◆ EXERCISE DETAILS ◆
Using only the entries below, output the lines starting at the one containing "NEFT-KKBK: 400000 -> 993976" and ending at the one containing "Dick: 140996 -> 140997", exactly and inclusive of both, omitting the pictures.

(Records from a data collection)
┄┄┄┄┄┄┄┄┄┄┄┄┄┄┄┄┄┄┄┄

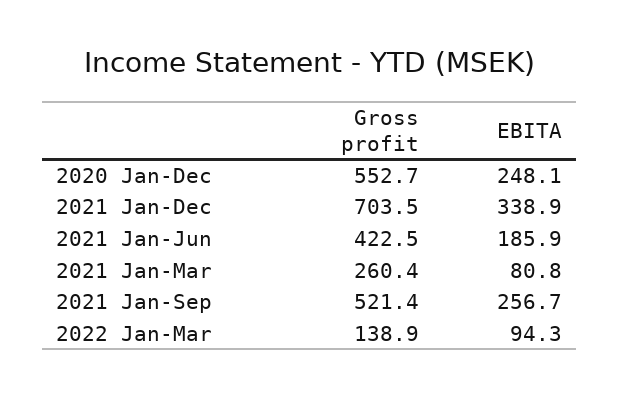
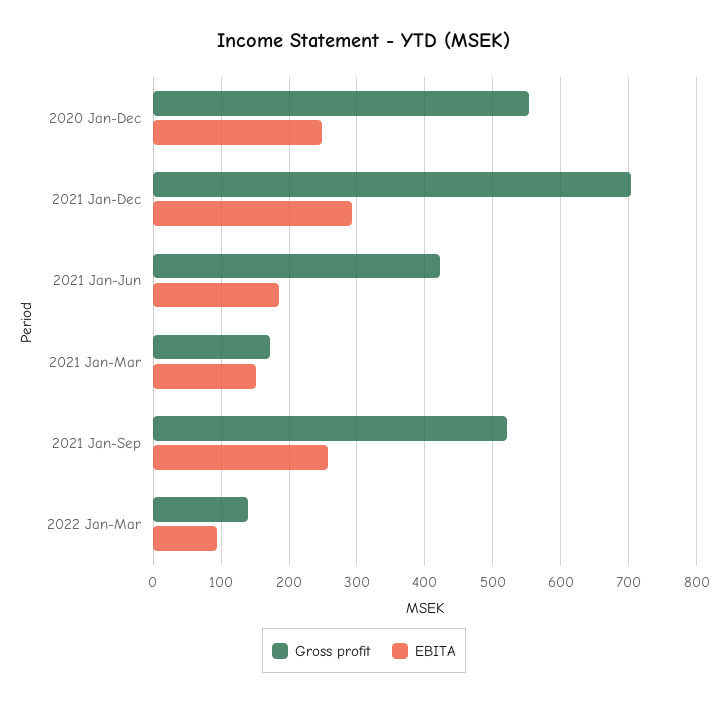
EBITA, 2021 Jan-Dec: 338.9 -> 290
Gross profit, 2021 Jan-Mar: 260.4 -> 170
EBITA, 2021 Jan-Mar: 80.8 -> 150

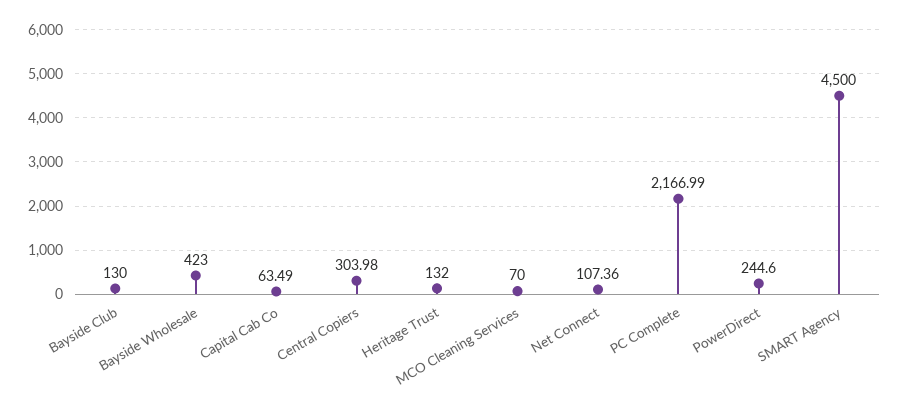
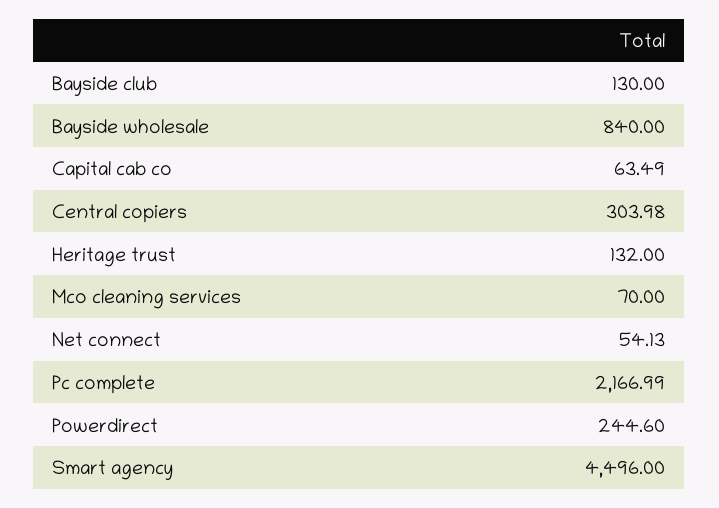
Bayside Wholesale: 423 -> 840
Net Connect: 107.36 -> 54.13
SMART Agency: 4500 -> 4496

┄┄┄┄┄┄┄┄┄┄┄┄┄┄┄┄┄┄┄┄

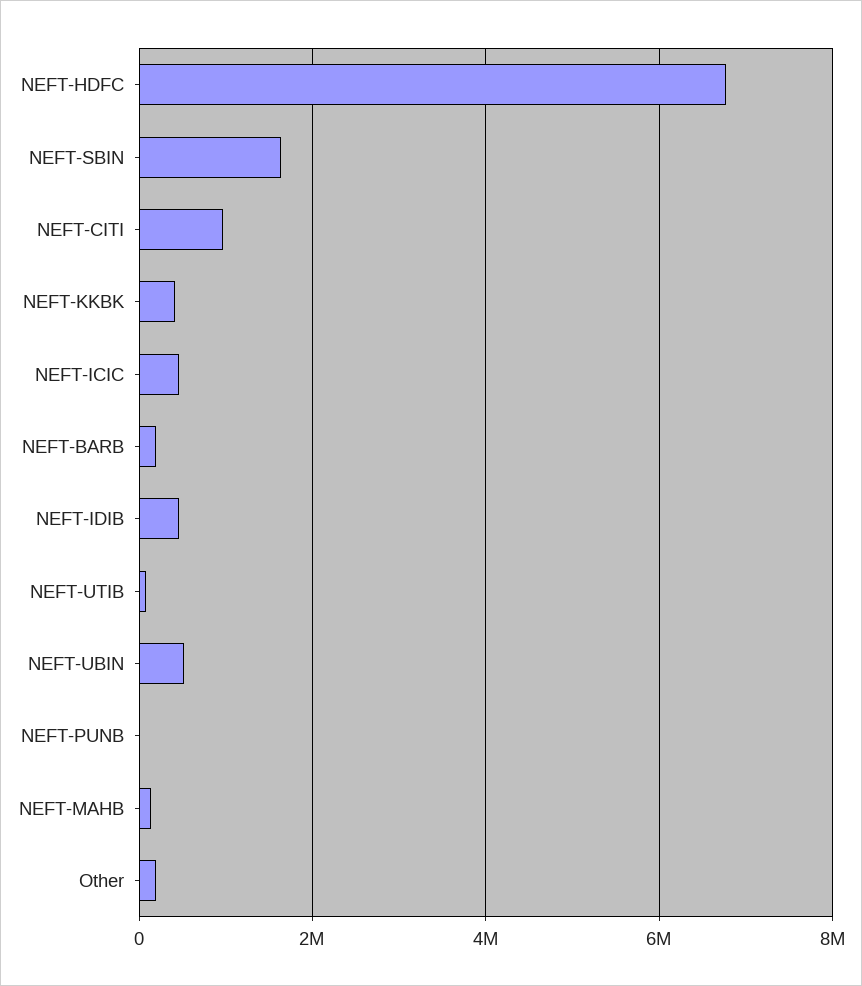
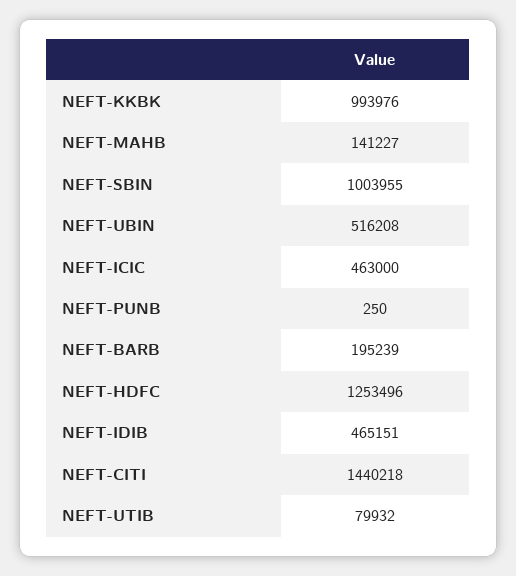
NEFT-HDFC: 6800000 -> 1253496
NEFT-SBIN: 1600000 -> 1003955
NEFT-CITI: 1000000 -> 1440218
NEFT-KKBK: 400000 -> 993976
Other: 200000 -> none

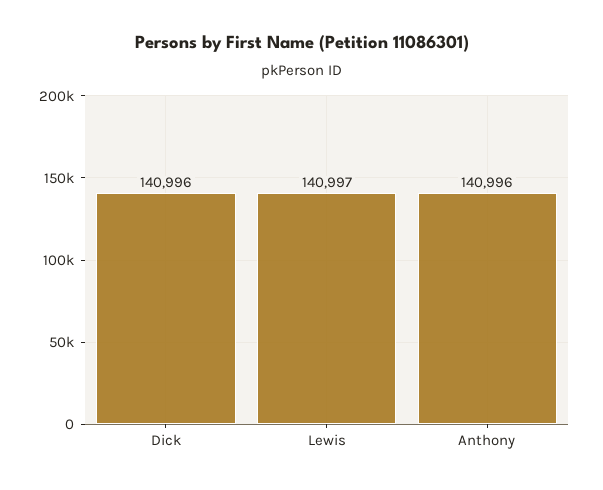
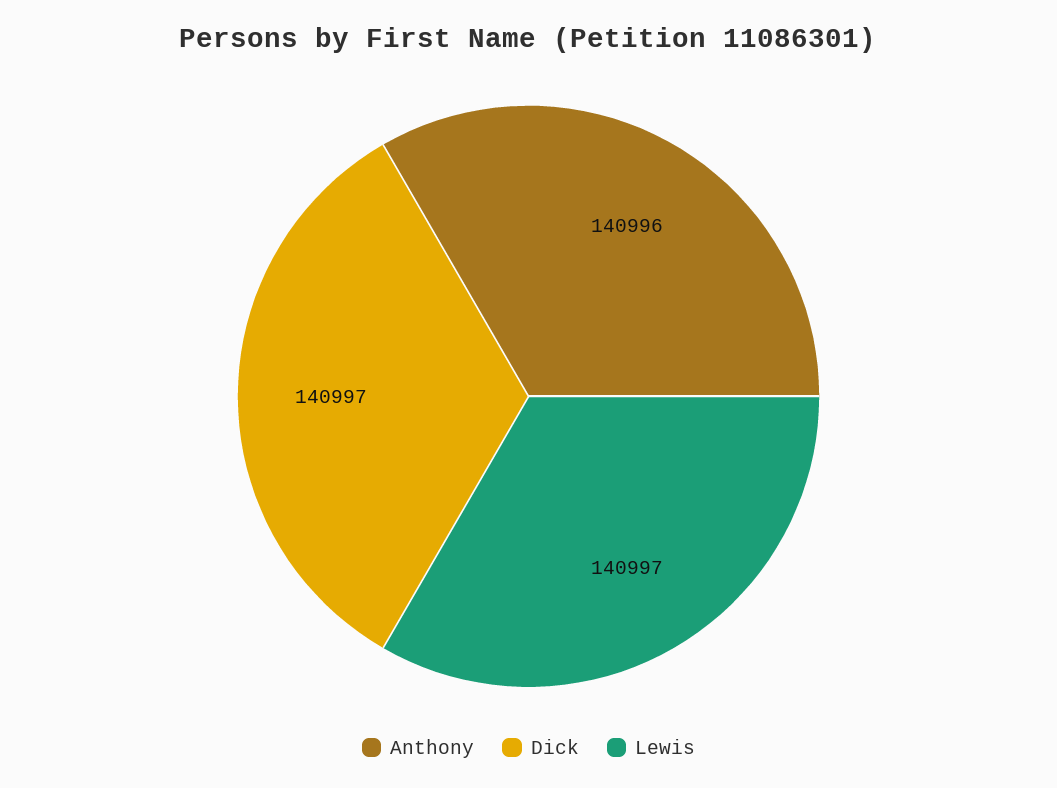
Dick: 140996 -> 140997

┄┄┄┄┄┄┄┄┄┄┄┄┄┄┄┄┄┄┄┄

◆ TASK ANSWER ◆
NEFT-KKBK: 400000 -> 993976
Other: 200000 -> none

Dick: 140996 -> 140997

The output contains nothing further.